Map. Engraving with original outline coloring. Image measures 9.5 x 12.75".
This map of the Guadeloupe Islands in the French West Indies is by one of the most significant French cartographers of the 18th century. After first reaching them in 1493, Christopher Columbus named the islands after the Virgin Mary, yet with their oft-remarked butterfly-like shape, they might have been better named for an angel. Bonne has elegantly rendered the shape and detail of the coastlines, including both the two main islands and surrounding locales.
This map, published in Bonne's 1780 atlas, conveys the rational cartographic style of the day in its lack of title cartouche, rhumb lines, or any other decorative elements. Only pictorial mountains remain and serve to describe the mountainous terrain of the volcanic islands. Nearby, fine engraving shows the plateaued landscape of La Desirade. The map is in good condition with some chips and tears to margins, not affecting the image.

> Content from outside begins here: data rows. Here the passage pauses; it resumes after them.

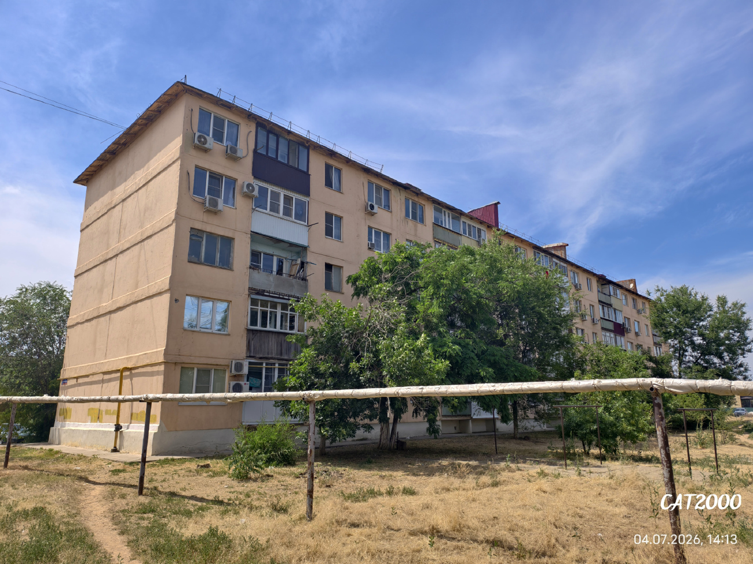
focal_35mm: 23
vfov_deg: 58.9
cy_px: 282
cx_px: 376
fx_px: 500
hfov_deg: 73.9
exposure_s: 1/3559
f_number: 1.57
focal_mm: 6.54
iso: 72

Center fold as issued in atlas. Map is in good condition with minor edge wear and some wear along original centerfold. Split at top and bottom of centerfold, not affecting image. Minor spotting with press mark visible.
Rigobert Bonne (1727-1795) was one of the most important cartographers of the late 18th century. He served as Hydrographer to France, and during his term, he produced a number of detailed and useful maps, particularly of coastal regions. His work is often devoid of decorative cartouches and compasses roses and marks a turn in European mapmaking away from decoration toward technical mapping. One of the most recognizable maps of the region from that period.